[Start of Attachment]
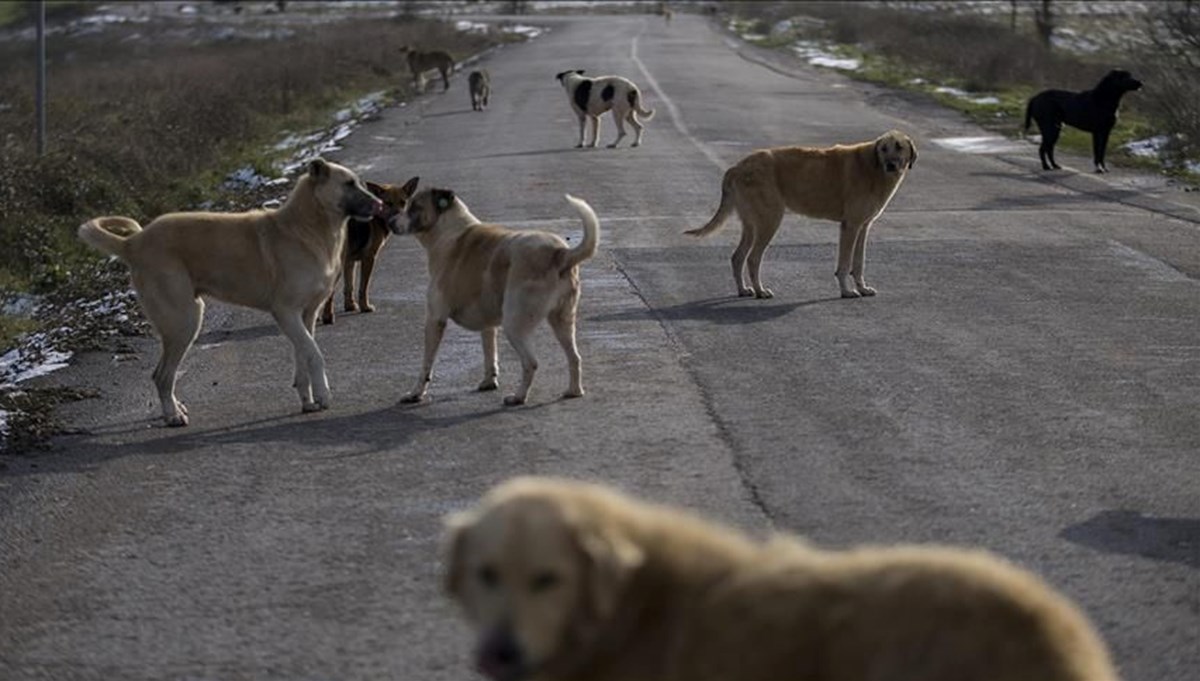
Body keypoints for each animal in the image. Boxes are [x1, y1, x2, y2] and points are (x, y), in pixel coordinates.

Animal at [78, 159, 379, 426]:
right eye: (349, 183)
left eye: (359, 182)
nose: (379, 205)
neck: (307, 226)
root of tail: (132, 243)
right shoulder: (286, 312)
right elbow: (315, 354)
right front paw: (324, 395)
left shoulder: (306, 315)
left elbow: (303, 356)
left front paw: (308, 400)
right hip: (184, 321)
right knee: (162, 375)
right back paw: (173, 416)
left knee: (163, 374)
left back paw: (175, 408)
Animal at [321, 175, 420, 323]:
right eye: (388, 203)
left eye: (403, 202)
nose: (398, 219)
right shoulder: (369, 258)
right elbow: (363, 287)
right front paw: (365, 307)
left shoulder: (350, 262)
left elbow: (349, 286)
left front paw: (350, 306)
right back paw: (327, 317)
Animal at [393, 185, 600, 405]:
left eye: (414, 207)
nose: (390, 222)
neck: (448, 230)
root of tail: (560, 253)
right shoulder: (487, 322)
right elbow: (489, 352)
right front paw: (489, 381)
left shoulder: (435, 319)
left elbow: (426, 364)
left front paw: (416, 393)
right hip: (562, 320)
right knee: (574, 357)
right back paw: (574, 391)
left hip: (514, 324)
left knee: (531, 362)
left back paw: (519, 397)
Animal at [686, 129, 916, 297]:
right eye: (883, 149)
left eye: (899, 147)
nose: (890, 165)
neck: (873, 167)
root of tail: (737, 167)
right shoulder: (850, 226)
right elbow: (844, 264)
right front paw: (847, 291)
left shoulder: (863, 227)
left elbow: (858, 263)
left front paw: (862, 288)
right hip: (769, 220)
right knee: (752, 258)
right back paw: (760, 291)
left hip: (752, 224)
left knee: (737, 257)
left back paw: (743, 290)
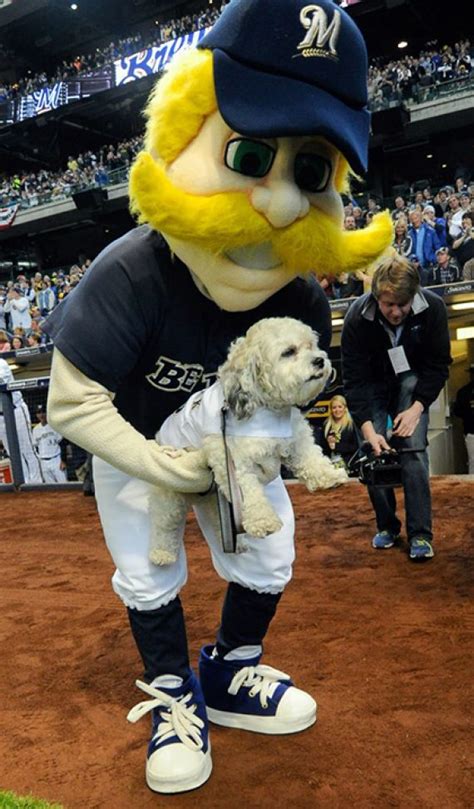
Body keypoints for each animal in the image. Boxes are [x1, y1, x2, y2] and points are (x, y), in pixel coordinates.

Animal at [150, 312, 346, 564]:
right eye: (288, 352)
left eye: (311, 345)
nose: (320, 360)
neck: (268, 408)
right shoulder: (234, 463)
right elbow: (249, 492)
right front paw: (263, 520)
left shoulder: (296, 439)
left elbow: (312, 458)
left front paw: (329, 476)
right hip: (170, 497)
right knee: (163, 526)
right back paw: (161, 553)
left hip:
[End of Attachment]
The task | The data above should be restated exactly, with its images dropped.

Your response |
Body keypoints for each animal in the image. Boxes are [x1, y1, x2, y2] and points are (x, y), in pixel coordinates.

Animal at [78, 159, 379, 426]:
right eye: (349, 183)
left eye: (359, 182)
nose: (379, 205)
neck: (307, 226)
root of tail: (132, 243)
right shoulder: (286, 312)
right elbow: (315, 354)
right front paw: (324, 395)
left shoulder: (306, 315)
left elbow: (303, 356)
left front paw: (308, 400)
right hip: (184, 321)
right knee: (162, 375)
right back paw: (173, 416)
left knee: (163, 374)
left back paw: (175, 408)
Animal at [321, 175, 420, 323]:
right eye: (388, 203)
left eye: (403, 202)
nose: (398, 219)
right shoulder: (369, 258)
right elbow: (363, 287)
right front paw: (365, 307)
left shoulder: (350, 262)
left elbow: (349, 286)
left front paw: (350, 306)
right back paw: (327, 317)
Animal at [393, 185, 600, 405]:
left eye: (414, 207)
nose: (390, 222)
neck: (448, 230)
root of tail: (560, 253)
right shoulder: (487, 322)
right elbow: (489, 352)
right front paw: (489, 381)
left shoulder: (435, 319)
left elbow: (426, 364)
left front paw: (416, 393)
right hip: (562, 320)
right knee: (574, 357)
right back paw: (574, 391)
left hip: (514, 324)
left knee: (531, 362)
left back paw: (519, 397)
Animal at [686, 129, 916, 297]:
right eye: (883, 149)
left eye: (899, 147)
nose: (890, 165)
neck: (873, 167)
root of tail: (737, 167)
right shoulder: (850, 226)
right elbow: (844, 264)
right front paw: (847, 291)
left shoulder: (863, 227)
left elbow: (858, 263)
left front paw: (862, 288)
right hip: (769, 220)
right knee: (752, 258)
right back paw: (760, 291)
left hip: (752, 224)
left knee: (737, 257)
left back paw: (743, 290)
Body keypoints for each animal in the image. Boxes are [x1, y1, x2, y2] and points are (x, y), in pixel coordinates.

Animal at [150, 312, 346, 564]:
right eye: (288, 352)
left eye: (311, 345)
nose: (320, 360)
neck: (268, 408)
right shoulder: (234, 463)
right elbow: (249, 492)
right front paw: (263, 520)
left shoulder: (296, 439)
left elbow: (312, 458)
left front paw: (329, 476)
right hip: (170, 497)
right knee: (163, 526)
right back paw: (161, 553)
left hip:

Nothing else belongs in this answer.